__Text provided__:
--
Now there is a grain of truth in this, or can be if the space of possibilities is infinite. Standard methods for assigning priors often spread the unit total probability over an infinite space, leading to a prior probability which is formally zero. This is the problem of improper priors. But this is not a killer blow to Bayesianism. Even if the prior is not strictly normalizable, the posterior probability can be. In any case, given sufficient relevant data the cycle of experiment-measurement-update of probability assignment usually soon leaves the prior far behind. Data usually count in the end.

The idea by which Popper is best known is the dogma of falsification. According to this doctrine, a hypothesis is only said to be scientific if it is capable of being proved false. In real science certain “falsehood” and certain “truth” are almost never achieved. Theories are simply more probable or less probable than the alternatives on the market. The idea that experimental scientists struggle through their entire life simply to prove theorists wrong is a very strange one, although I definitely know some experimentalists who chase theories like lions chase gazelles. To a Bayesian, the right criterion is not falsifiability but testability, the ability of the theory to be rendered more or less probable using further data. Nevertheless, scientific theories generally do have untestable components. Any theory has its interpretation, which is the untestable baggage that we need to supply to make it comprehensible to us. But whatever can be tested can be scientific.
--
__Things to do__:
- a) How would you translate the sentence "But this is not a killer blow to Bayesianism." from the text on Bayesianism and Popper into Spanish?
- b) Can you reproduce the part of the text on Bayesianism and Popper between "Now there is" and "in the end.", inclusive?
--
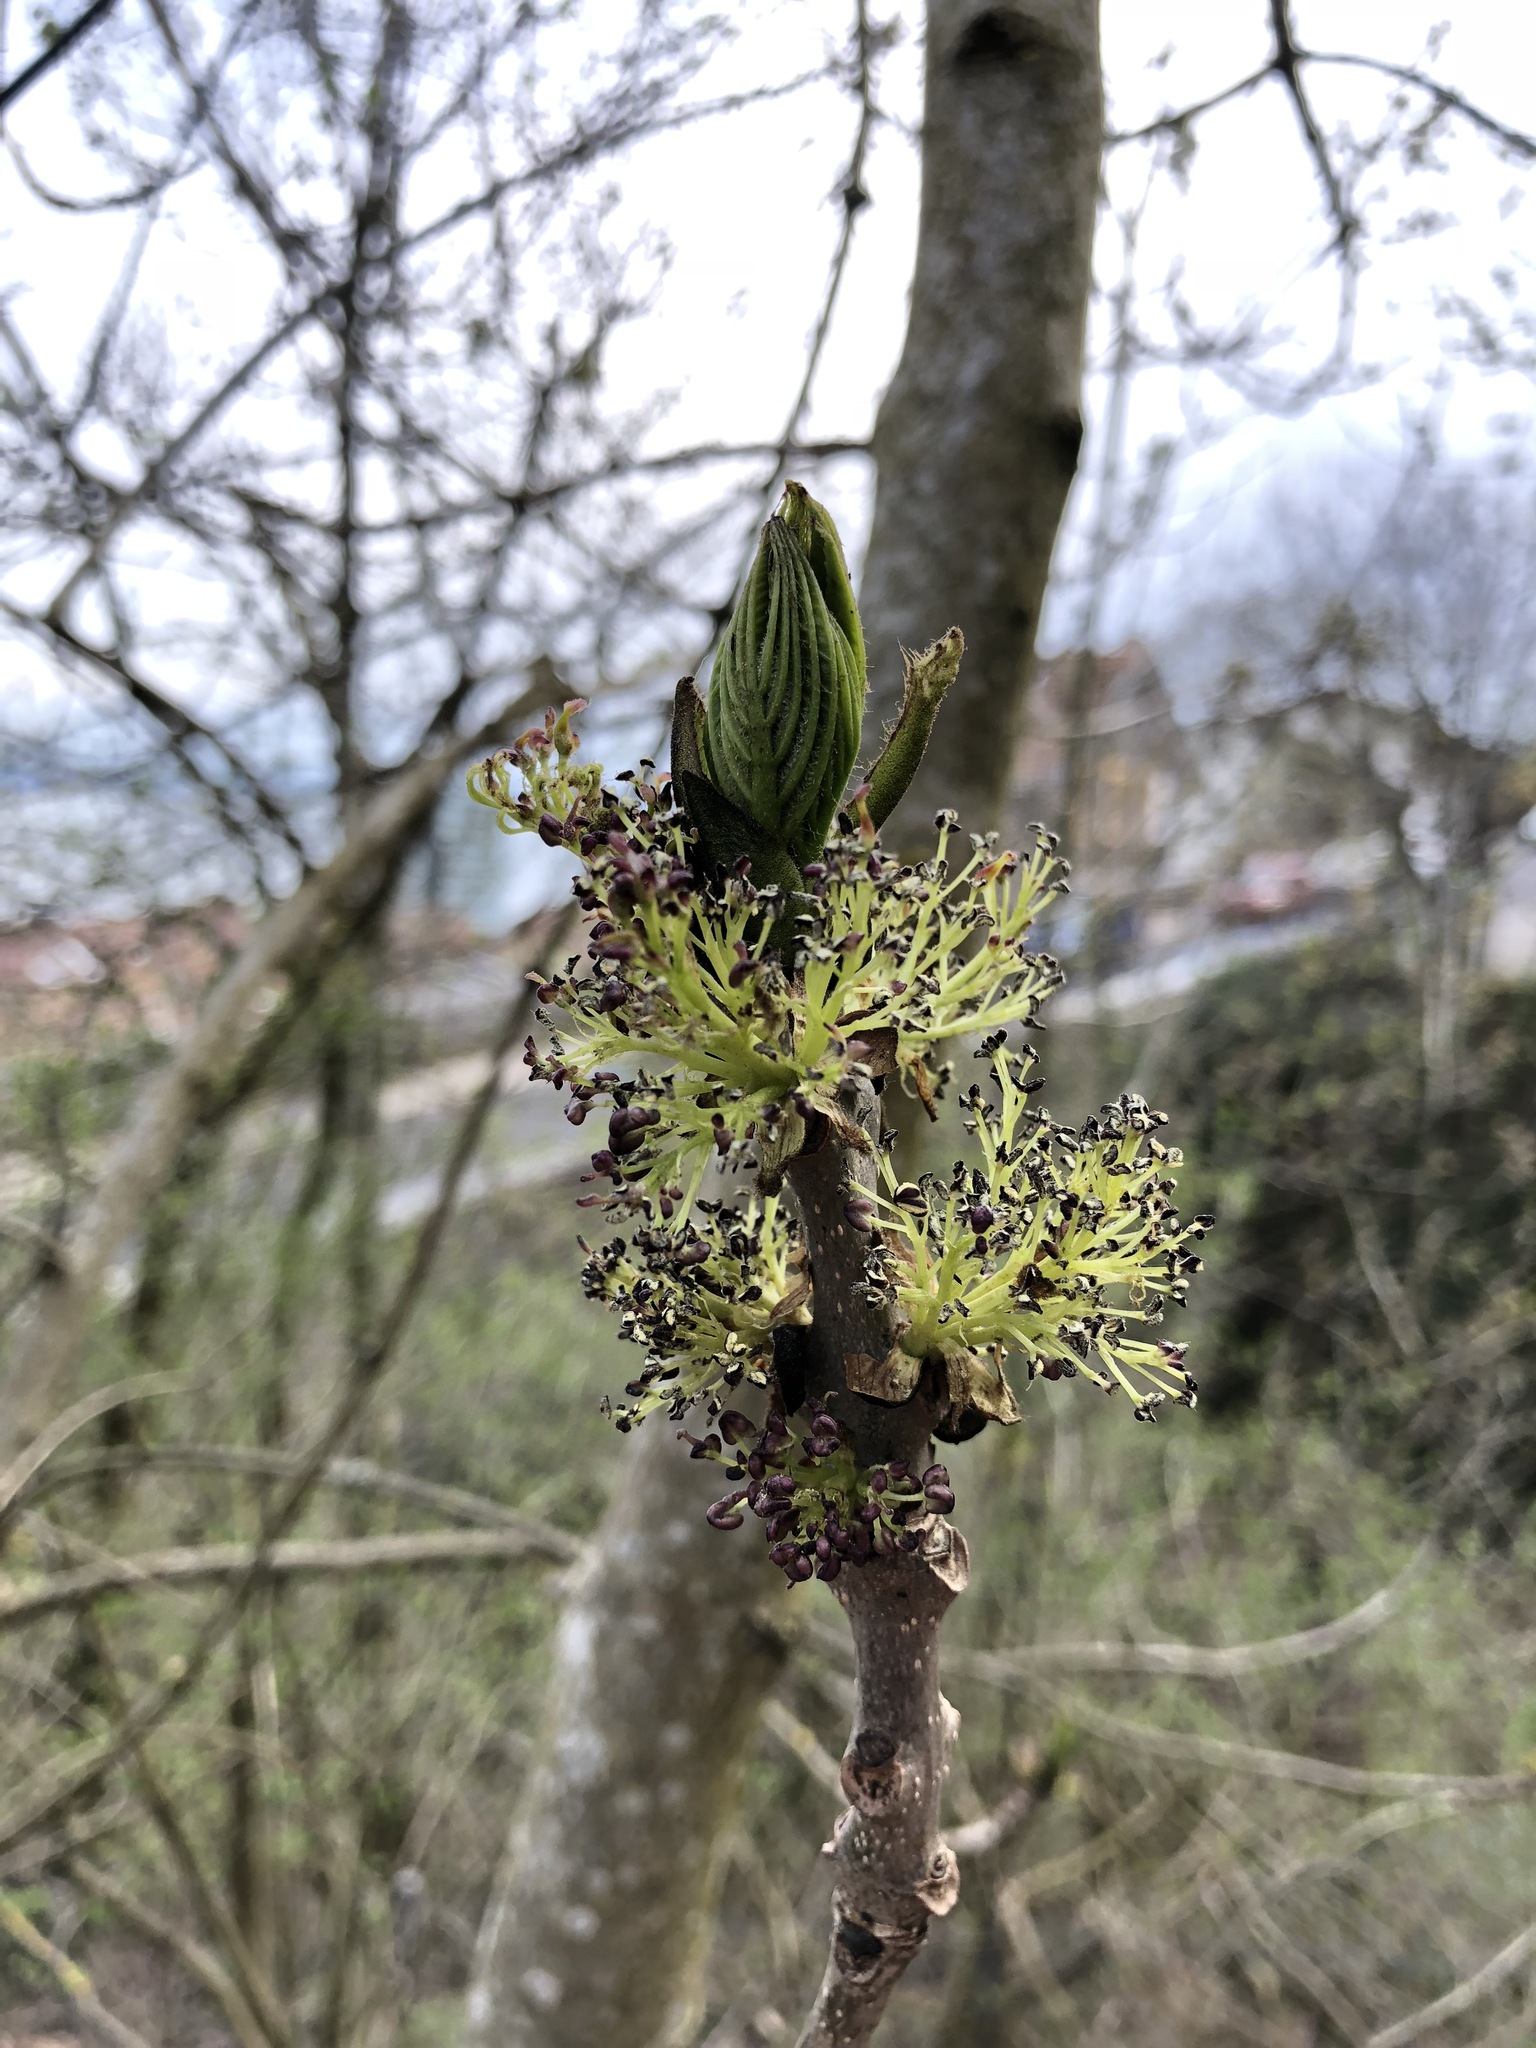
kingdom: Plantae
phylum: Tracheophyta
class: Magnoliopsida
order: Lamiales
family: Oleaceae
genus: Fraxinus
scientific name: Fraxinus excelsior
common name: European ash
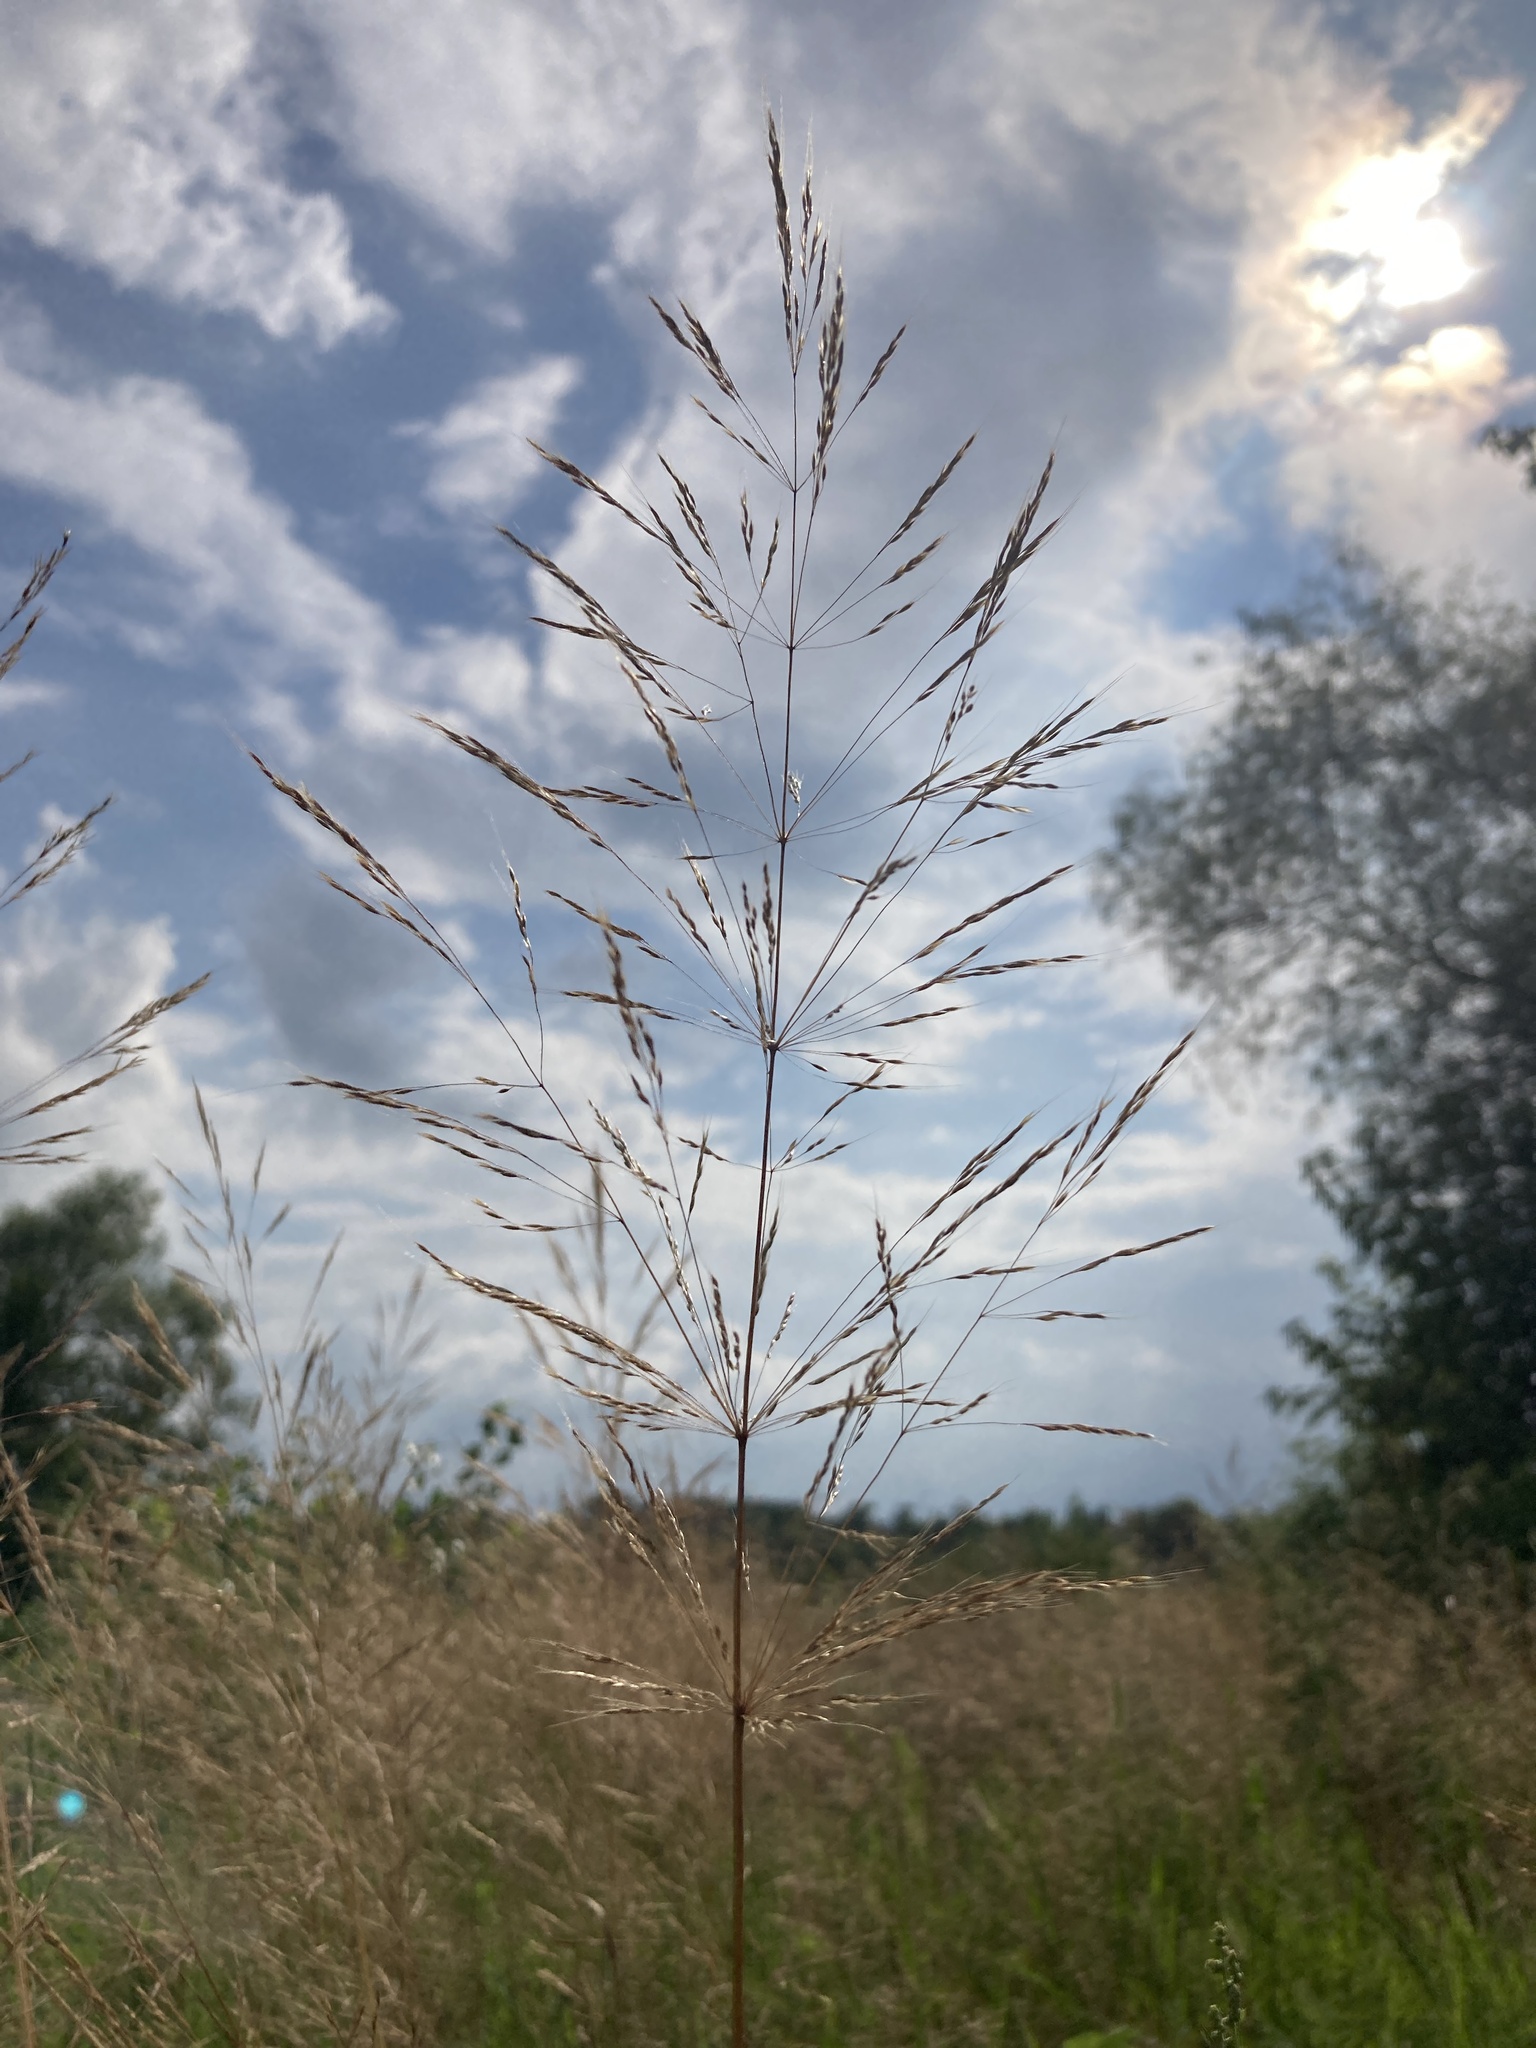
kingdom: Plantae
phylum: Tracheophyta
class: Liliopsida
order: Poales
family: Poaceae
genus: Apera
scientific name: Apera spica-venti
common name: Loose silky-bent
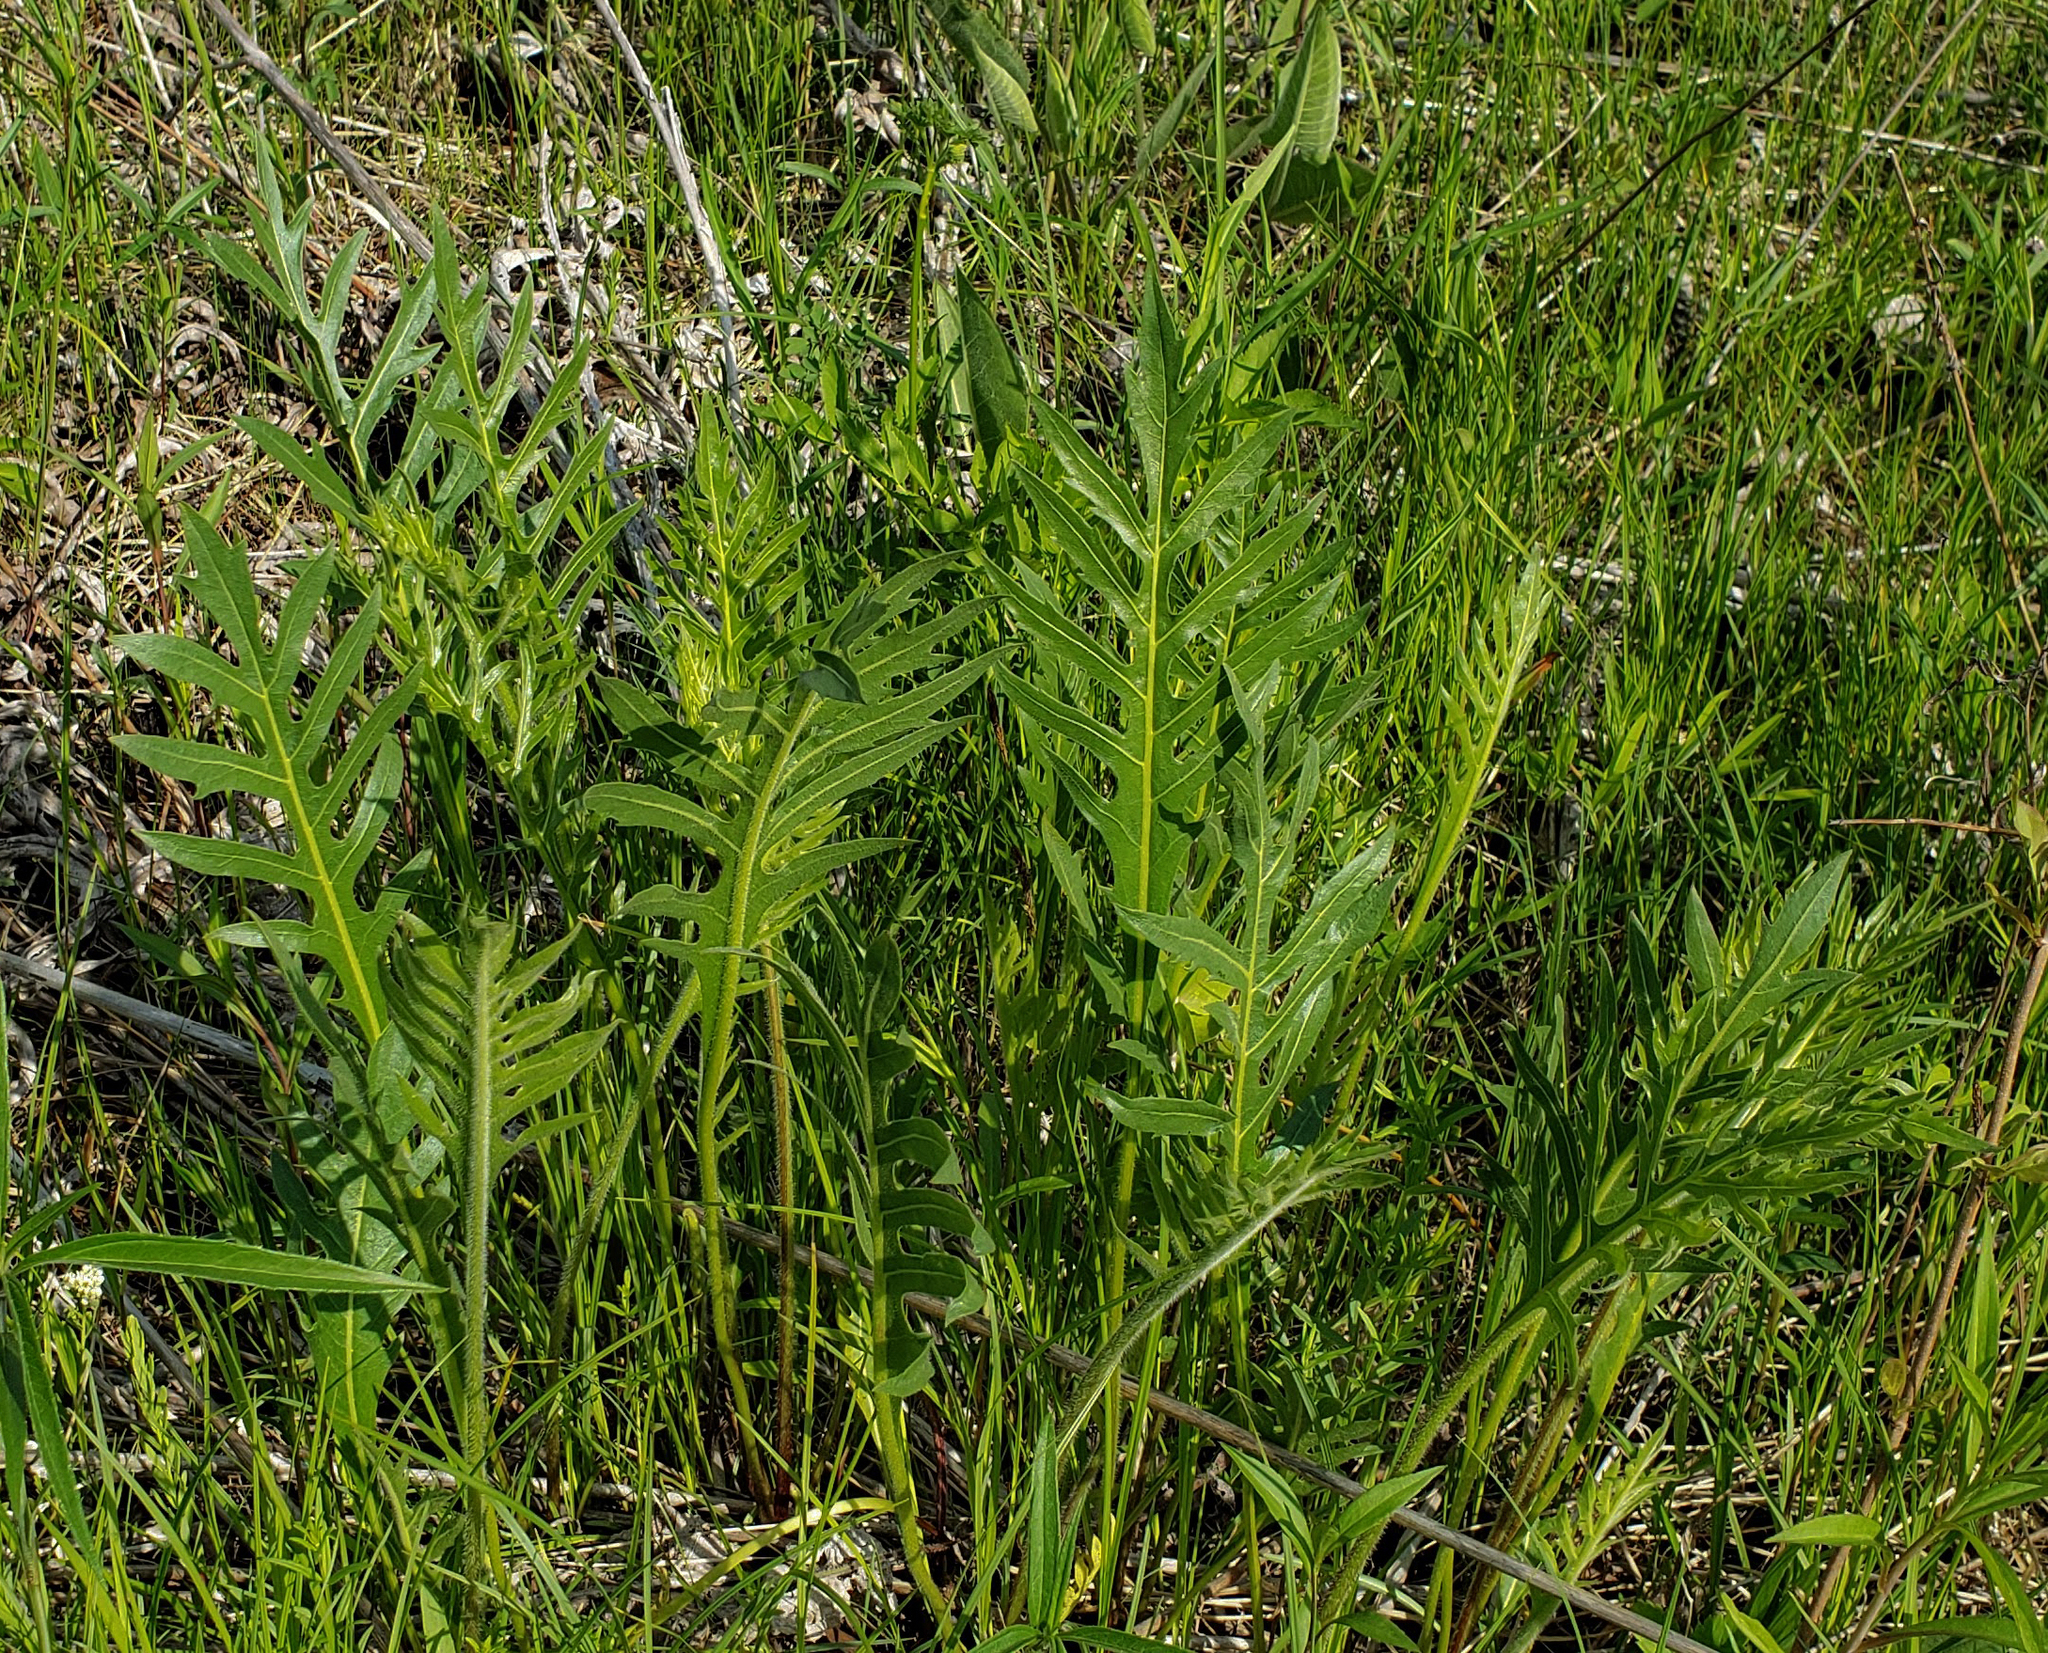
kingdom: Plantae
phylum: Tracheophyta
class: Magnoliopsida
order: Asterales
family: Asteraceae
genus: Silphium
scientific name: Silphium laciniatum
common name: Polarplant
--
__Responses__:
- a) Pero esto no es un golpe mortal para el bayesianismo.

- b)
Now there is a grain of truth in this, or can be if the space of possibilities is infinite. Standard methods for assigning priors often spread the unit total probability over an infinite space, leading to a prior probability which is formally zero. This is the problem of improper priors. But this is not a killer blow to Bayesianism. Even if the prior is not strictly normalizable, the posterior probability can be. In any case, given sufficient relevant data the cycle of experiment-measurement-update of probability assignment usually soon leaves the prior far behind. Data usually count in the end.